My professor pointed out that the mul instruction is complex (read: hardware intensive), thus (if implemented in hardware) any performance gains made by using less instructions would ultimately be lost due to that complexity. Is this true?
Its impossible to say as you haven't specified a MIPS implementation, which there have been a lot of over the years.
However, multiplication can be more expensive, especially on earlier MIPS processors, where each could cost two (or three) cycles.
An alternative along the lines of unconditional control flow is to subtract one from the slt and use and instead of mul, later the xor with -1.  That will cost one extra instruction over the mul version, so unclear as to which will be faster, but does involve "simpler" instructions.
slt $t0,$s1,$s0 ; Set on less-than (if $s1 < $s0 then set $t0 to 1, else 0).
subi $t0, $t0, 1 ; 1/true->0, 0/false->-1
and $s1,$s1,$t0 ; $s1 &= $t0-1 mask is either 0 or -1
xori $t0,$t0,-1 ; $t0 = ~ $t0
and $s0,$s0,$t0 ; $s1 &= ~ (t0-1) mask is either -1 or 0
Whether this is faster than the conditional logic depends on the processor, and the data set, assuming this is in a loop (if not in a loop at some level, then the question is of lessor importance).
The data set will determine whether the branch prediction is effective or not.  Each time the branch prediction is wrong, it will cost a couple of cycles (of course depending on the processor implementation).  If the branch prediction is 100% effective, then the conditional logic would probably be best.  But if the data set defies branch prediction then several cycles of overhead per execution might be incurred, so the unconditional logic might be best.
It would be nice if processors had a few extra opcodes so that the subtraction of 1 was unnecessary, then also the inversion for the else part.  In such hypothetical case, we would have:
slt $t0, $s1, $s0
sameIfTrueOrZero $s0, $s0, $t0 # $s0 = ($t0 ? $s0 : 0)
sameIfFalseOrZero $s1, $s1, $t0 # $s1 = ($t0 ? 0 : $s1)
These would be simple instructions for hardware to implement — they would not tax the ALU, or instruction and operand encodings.

_Activity list:_
1. Copy word for word the part of the MIPS multiplication thread starting at "It would be" and ending at "and operand encodings.".
2. Pick up the thread on MIPS multiplication versus branching after its last sentence and keep writing it.

(Structured pose output)
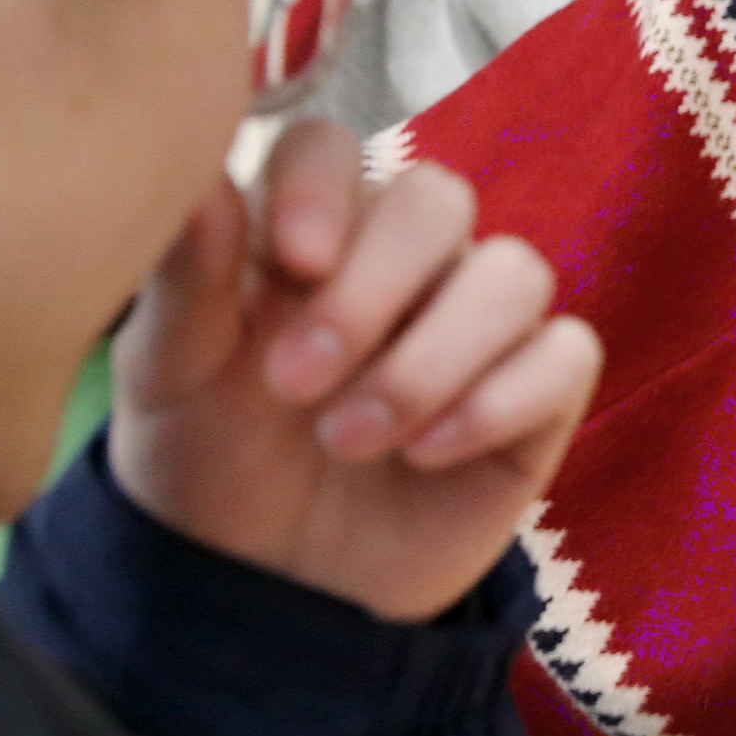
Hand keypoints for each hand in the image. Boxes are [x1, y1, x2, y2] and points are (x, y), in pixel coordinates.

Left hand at [112, 121, 601, 622]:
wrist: (263, 586)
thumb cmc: (210, 462)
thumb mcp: (168, 380)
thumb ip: (185, 280)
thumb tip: (204, 185)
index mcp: (307, 231)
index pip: (335, 148)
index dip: (325, 188)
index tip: (293, 262)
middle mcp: (404, 261)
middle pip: (438, 198)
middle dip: (374, 287)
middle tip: (295, 383)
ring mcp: (479, 323)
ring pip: (514, 272)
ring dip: (430, 359)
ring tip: (349, 440)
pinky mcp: (539, 394)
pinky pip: (567, 353)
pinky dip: (502, 399)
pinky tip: (429, 453)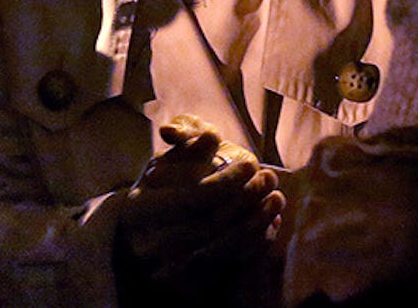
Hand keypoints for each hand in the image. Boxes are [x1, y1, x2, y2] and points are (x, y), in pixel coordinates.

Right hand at [118, 116, 284, 288]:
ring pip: (223, 247)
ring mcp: (170, 267)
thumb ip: (187, 139)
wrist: (148, 230)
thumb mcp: (168, 157)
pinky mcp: (191, 282)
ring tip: (276, 197)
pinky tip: (269, 223)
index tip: (251, 162)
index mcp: (141, 206)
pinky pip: (231, 266)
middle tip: (270, 177)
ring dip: (256, 221)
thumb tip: (210, 136)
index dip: (225, 180)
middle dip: (247, 199)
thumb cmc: (162, 184)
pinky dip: (254, 245)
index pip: (191, 197)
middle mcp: (151, 241)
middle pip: (210, 224)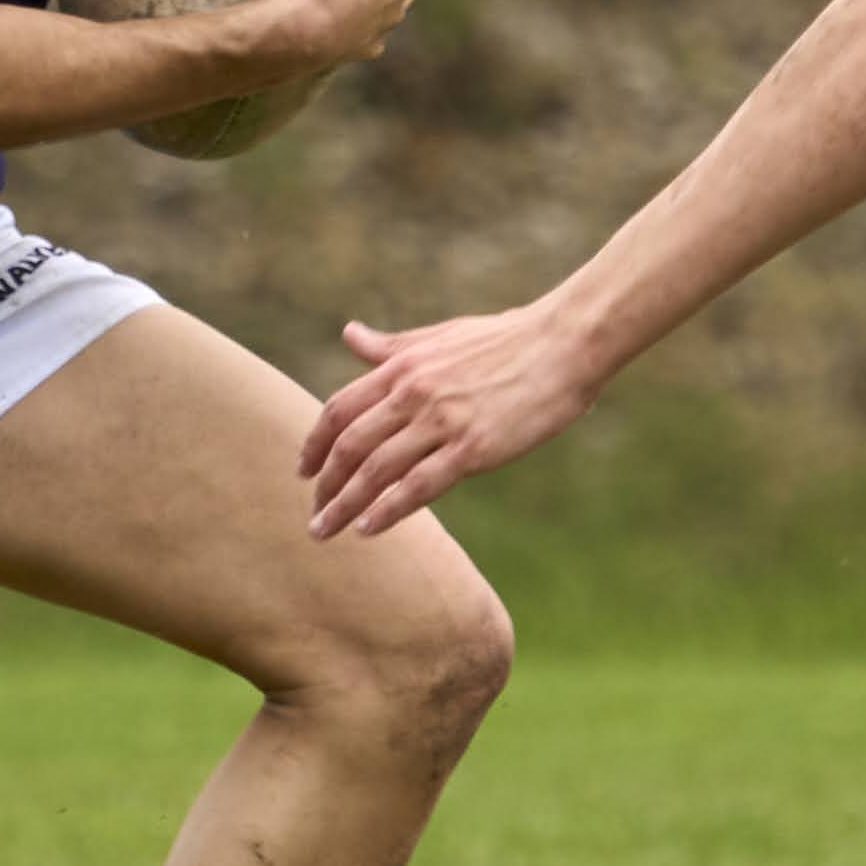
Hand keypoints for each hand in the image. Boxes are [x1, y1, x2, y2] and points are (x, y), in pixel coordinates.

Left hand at [301, 301, 602, 539]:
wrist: (563, 344)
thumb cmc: (504, 340)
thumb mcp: (439, 336)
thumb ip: (390, 347)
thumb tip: (349, 334)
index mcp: (402, 367)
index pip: (339, 410)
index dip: (315, 444)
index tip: (303, 472)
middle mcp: (412, 394)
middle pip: (350, 446)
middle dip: (325, 486)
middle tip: (313, 516)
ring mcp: (441, 422)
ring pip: (376, 471)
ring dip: (344, 506)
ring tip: (325, 531)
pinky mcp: (473, 449)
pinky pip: (419, 487)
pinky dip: (388, 510)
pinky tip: (368, 529)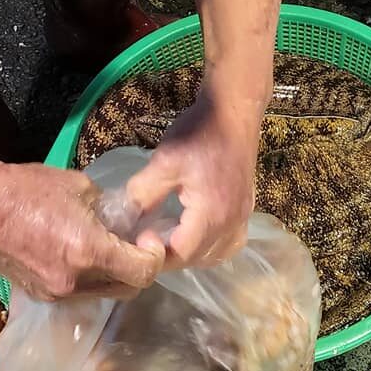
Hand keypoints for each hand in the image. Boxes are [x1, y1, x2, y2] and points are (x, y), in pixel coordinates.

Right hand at [0, 161, 164, 299]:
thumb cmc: (26, 189)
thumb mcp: (81, 188)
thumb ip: (111, 209)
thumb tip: (126, 220)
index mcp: (90, 252)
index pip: (143, 273)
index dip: (154, 256)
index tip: (147, 236)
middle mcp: (76, 281)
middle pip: (128, 290)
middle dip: (138, 268)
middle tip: (134, 243)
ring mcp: (57, 293)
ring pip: (104, 294)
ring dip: (114, 275)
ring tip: (108, 248)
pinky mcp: (41, 295)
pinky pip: (79, 292)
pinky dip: (90, 278)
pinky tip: (81, 255)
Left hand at [126, 85, 260, 267]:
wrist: (233, 112)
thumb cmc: (199, 134)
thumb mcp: (164, 163)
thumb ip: (142, 194)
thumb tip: (125, 219)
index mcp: (211, 215)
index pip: (182, 254)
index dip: (157, 254)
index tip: (137, 240)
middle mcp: (231, 223)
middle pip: (198, 258)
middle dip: (171, 256)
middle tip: (146, 240)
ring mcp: (242, 218)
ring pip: (216, 254)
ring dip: (191, 254)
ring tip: (167, 238)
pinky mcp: (245, 211)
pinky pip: (230, 243)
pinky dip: (211, 247)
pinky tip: (195, 234)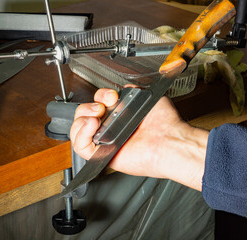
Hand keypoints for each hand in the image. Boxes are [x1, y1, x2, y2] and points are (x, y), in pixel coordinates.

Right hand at [70, 87, 208, 190]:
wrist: (168, 140)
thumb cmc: (164, 123)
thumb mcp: (147, 98)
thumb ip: (133, 91)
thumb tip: (125, 87)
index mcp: (119, 118)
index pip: (96, 105)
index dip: (99, 97)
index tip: (111, 97)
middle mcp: (110, 130)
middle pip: (82, 116)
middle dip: (87, 107)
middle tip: (102, 107)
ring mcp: (105, 143)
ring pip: (77, 131)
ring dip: (81, 119)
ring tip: (96, 117)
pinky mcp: (102, 155)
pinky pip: (80, 147)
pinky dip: (81, 134)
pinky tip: (93, 126)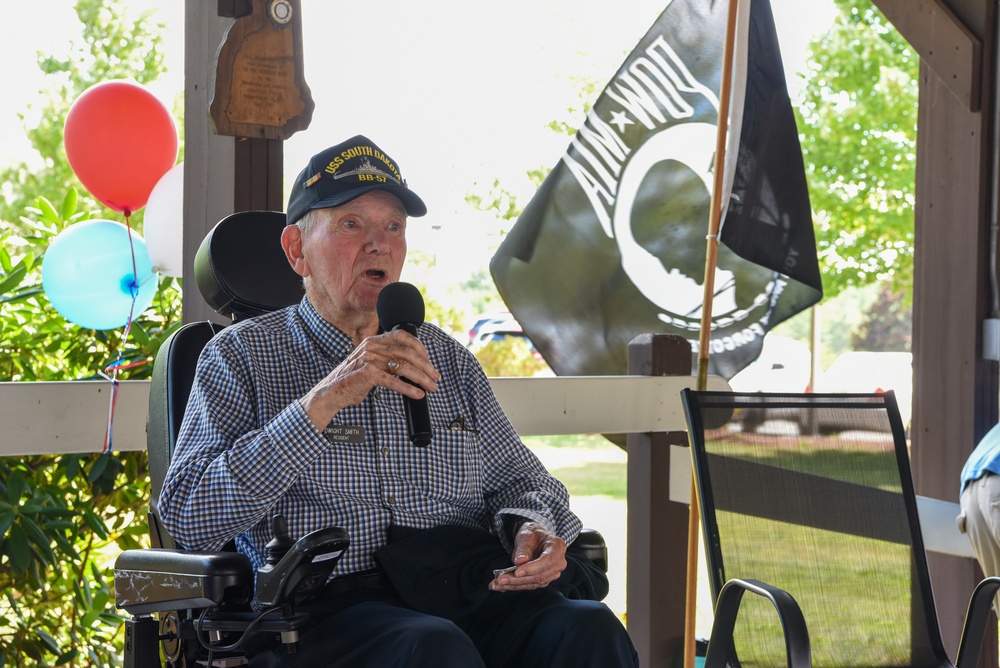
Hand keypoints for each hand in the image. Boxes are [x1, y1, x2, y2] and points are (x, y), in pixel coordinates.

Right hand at [300, 328, 439, 429]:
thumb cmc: (353, 378)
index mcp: (373, 341)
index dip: (418, 345)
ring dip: (421, 378)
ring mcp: (369, 360)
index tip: (428, 358)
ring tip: (431, 387)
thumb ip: (386, 359)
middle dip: (425, 365)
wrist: (332, 391)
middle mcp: (372, 347)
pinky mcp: (368, 374)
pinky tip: (417, 394)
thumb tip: (412, 365)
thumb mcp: (370, 362)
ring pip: (404, 366)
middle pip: (407, 352)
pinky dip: (408, 389)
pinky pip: (394, 381)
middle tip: (435, 376)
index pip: (401, 335)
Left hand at [489, 521, 566, 591]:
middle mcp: (558, 563)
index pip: (547, 561)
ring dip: (513, 585)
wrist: (534, 538)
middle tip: (500, 579)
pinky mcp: (543, 580)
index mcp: (557, 547)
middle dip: (518, 579)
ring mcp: (552, 574)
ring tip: (496, 584)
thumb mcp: (527, 535)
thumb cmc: (532, 534)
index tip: (517, 572)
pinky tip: (501, 586)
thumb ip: (524, 548)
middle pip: (539, 576)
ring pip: (533, 583)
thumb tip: (519, 562)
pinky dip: (514, 586)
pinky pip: (529, 585)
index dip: (532, 568)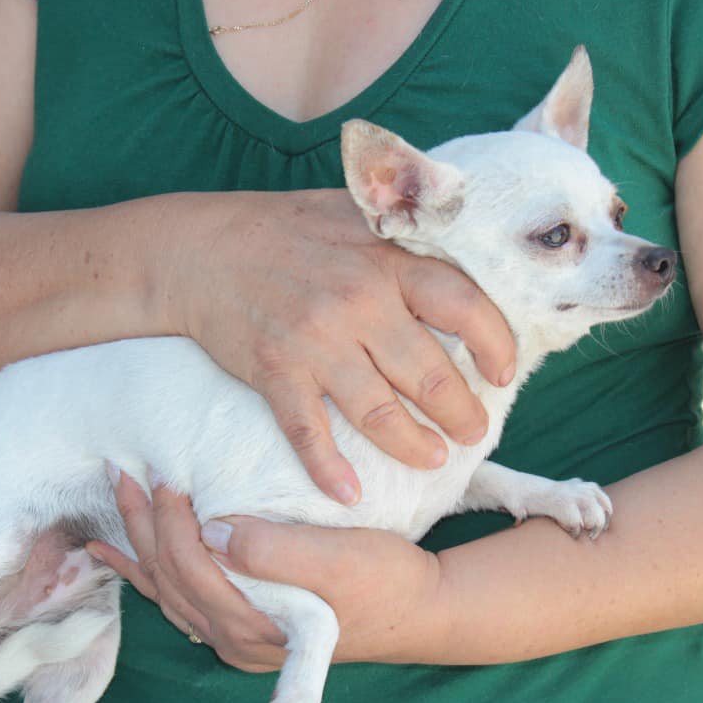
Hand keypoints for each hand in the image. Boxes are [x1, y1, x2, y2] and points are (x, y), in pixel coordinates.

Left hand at [89, 470, 446, 669]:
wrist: (419, 609)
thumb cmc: (386, 580)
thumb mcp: (340, 558)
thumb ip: (277, 550)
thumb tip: (216, 534)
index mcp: (256, 625)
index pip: (191, 570)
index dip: (172, 522)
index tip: (168, 475)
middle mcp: (235, 640)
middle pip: (168, 579)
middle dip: (143, 524)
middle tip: (129, 471)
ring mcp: (234, 638)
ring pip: (165, 589)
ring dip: (137, 541)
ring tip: (120, 495)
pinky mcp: (239, 623)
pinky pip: (176, 599)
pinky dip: (143, 571)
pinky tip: (115, 551)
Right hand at [170, 189, 514, 504]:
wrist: (198, 251)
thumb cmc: (280, 229)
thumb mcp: (351, 209)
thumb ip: (402, 231)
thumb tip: (462, 247)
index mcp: (385, 259)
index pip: (463, 305)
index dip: (495, 344)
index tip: (504, 372)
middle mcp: (356, 301)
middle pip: (429, 371)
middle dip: (461, 411)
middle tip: (473, 432)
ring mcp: (314, 340)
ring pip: (379, 410)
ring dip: (412, 443)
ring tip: (432, 458)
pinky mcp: (274, 371)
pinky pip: (307, 431)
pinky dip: (328, 468)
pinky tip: (349, 493)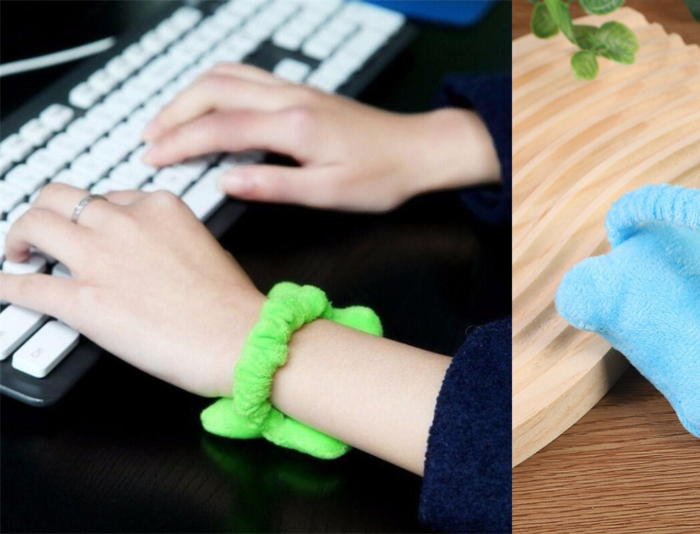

_Answers for the tasks:_
1.
It would be nice if processors had a few extra opcodes so that the subtraction of 1 was unnecessary, then also the inversion for the else part.  In such hypothetical case, we would have:
slt $t0, $s1, $s0
sameIfTrueOrZero $s0, $s0, $t0 # $s0 = ($t0 ? $s0 : 0)
sameIfFalseOrZero $s1, $s1, $t0 # $s1 = ($t0 ? 0 : $s1)
These would be simple instructions for hardware to implement — they would not tax the ALU, or instruction and operand encodings.

2.
Some more advanced processors may be able to fuse operations, or dual issue, on some of the above so that the execution cost might come down.
Interesting and clever use of mul by 0 or 1, but if you have MIPS32 extensions like mul (not classic MIPS mult/mflo) then you also have movz / movn conditional moves. In fact those were introduced with MIPS IV (first commercial release in 1994, R8000), earlier than 1999's MIPS 4K (MIPS32 ISA) MIPS 5K (MIPS64 ISA).
movn and movz are very much like x86 cmov, AArch64 csel, and equivalent instructions on other ISAs. Since MIPS has a zero register, you can condition-move from it to conditionally zero something based on another register being zero (movz) or non-zero (movn).
That allows GCC to compile your logic into 3 instructions, when I put it in front of a tailcall that uses the values in their incoming registers.
int bar(int,int);
int foo(int a, int b){
if (a <= b)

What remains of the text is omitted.